Nonspecific Ionic Inhibition of Ethambutol Binding by Mycobacterium smegmatis

Magnesium sulfate and spermidine were tested for their effects on binding of 14C-ethambutol by Mycobacterium smegmatis. Concentrations were used that protected the organism from ethambutol inhibition. Sodium salts were examined as possible ethambutol antagonists to test the previously reported specificity of the divalent cation salt effect. Consistent with growth-protection experiments, 20 mM MgSO4 or 2.0 mM spermidine prevented and reversed 14C binding by cells shaken with 0.2 μg of 14C-ethambutol per ml of Sauton medium at 37 C. Sodium salts were not effective ethambutol antagonists when tested at 20 mM, but at concentrations equivalent in ionic strength (μ) to that provided by 20 mM MgSO4 they were effective.

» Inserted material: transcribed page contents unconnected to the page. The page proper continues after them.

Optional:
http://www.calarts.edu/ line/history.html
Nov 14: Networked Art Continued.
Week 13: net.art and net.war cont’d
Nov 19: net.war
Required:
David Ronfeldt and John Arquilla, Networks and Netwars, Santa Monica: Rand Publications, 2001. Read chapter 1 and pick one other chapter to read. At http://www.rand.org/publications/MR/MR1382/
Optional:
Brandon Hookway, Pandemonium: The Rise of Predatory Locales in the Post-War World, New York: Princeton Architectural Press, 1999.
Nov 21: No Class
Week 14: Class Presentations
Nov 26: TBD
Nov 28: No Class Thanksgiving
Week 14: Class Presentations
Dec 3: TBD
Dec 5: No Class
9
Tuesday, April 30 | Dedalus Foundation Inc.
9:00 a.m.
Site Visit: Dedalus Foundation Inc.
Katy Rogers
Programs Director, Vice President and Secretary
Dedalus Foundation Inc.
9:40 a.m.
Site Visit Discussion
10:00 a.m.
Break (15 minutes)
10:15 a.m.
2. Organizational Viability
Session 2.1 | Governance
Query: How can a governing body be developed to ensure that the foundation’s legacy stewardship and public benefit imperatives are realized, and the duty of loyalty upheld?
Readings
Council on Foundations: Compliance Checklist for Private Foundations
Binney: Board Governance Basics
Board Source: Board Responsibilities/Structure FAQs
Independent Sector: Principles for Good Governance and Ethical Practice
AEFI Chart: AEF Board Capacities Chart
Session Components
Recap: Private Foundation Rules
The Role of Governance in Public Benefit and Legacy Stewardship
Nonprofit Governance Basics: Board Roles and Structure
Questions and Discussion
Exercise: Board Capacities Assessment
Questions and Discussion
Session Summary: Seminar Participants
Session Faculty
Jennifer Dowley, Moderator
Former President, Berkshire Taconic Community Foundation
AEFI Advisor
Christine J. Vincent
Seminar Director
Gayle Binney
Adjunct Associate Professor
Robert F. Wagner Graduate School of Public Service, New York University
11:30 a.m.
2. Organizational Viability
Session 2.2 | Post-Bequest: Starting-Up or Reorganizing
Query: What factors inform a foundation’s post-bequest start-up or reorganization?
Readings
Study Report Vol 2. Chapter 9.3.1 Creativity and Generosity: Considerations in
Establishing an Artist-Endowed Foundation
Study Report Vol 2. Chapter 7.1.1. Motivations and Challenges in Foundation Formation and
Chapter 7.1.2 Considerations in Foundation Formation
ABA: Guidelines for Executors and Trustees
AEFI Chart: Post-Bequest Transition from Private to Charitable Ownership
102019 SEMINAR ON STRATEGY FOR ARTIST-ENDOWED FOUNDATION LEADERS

Thus, 20 mM MgSO4, 80 mM NaCl, or 27 mM Na2SO4 (μ = 0.08) all gave similar results in growth protection and binding experiments, suggesting that MgSO4 antagonism is a nonspecific ionic effect. Because spermidine (μ ≤ 0.012) antagonized ethambutol at an ionic strength substantially less than that required for the metal salts, its effect may hinge on structural similarity to ethambutol rather than its cationic character. Drug and polyamine may compete for one site or a heterogeneous group of binding sites involving adsorption, transport, and intracellular target reactions. Until we know at which of these levels spermidine antagonizes ethambutol binding, the relationship between polyamines and ethambutol action will remain obscure. However, these studies have weakened the earlier argument for a divalent cation-requiring system as a specific ethambutol target site.

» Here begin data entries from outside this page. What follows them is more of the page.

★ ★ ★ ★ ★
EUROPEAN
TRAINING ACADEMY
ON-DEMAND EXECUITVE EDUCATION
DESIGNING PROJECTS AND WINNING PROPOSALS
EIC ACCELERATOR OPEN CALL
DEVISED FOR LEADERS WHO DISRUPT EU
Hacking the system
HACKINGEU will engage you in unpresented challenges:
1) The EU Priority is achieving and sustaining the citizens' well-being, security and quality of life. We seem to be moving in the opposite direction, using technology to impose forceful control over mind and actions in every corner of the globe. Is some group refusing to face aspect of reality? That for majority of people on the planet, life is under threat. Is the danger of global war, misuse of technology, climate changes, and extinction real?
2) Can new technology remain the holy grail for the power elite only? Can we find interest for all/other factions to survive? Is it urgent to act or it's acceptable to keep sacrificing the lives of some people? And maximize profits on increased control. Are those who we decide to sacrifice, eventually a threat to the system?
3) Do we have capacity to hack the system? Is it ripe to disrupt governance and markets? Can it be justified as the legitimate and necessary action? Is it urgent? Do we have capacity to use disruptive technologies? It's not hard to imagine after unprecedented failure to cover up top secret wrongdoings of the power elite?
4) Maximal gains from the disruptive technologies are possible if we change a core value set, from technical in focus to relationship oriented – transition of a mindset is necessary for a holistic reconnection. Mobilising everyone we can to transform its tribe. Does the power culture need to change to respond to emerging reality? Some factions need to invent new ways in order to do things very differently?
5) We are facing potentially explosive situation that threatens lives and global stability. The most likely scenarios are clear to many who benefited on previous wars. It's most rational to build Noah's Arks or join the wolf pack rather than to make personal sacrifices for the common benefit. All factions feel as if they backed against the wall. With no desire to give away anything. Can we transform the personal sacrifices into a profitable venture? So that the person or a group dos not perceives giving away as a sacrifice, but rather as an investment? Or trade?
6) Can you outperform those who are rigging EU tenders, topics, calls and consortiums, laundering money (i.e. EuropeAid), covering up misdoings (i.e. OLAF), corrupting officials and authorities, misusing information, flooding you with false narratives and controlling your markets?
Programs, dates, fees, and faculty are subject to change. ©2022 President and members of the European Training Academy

Combined Action of Amphotericin B and 5-Fluorocytosine on Pathogenic Yeasts Susceptible to Either Drug Alone

Amphotericin B (AMB)-5-fluorocytosine (5-FC) synergism has generally been observed in yeasts displaying 5-FC resistance. The present study was designed to assess activity of these drugs on yeasts showing susceptibility to 5-FC as well as AMB. Selected strains were incubated in a synthetic liquid medium with the test agents and viability or 14C-5-FC uptake was determined. Combinations of AMB and 5-FC continued to be inhibitory during the period that cultures treated with either drug alone were recovering from transient inhibition. In this sense, AMB + 5-FC exerted greater antifungal activity than either drug alone. However, combined activity did not involve AMB stimulation of 5-FC uptake by the organism. Results were indicative of sequential drug action.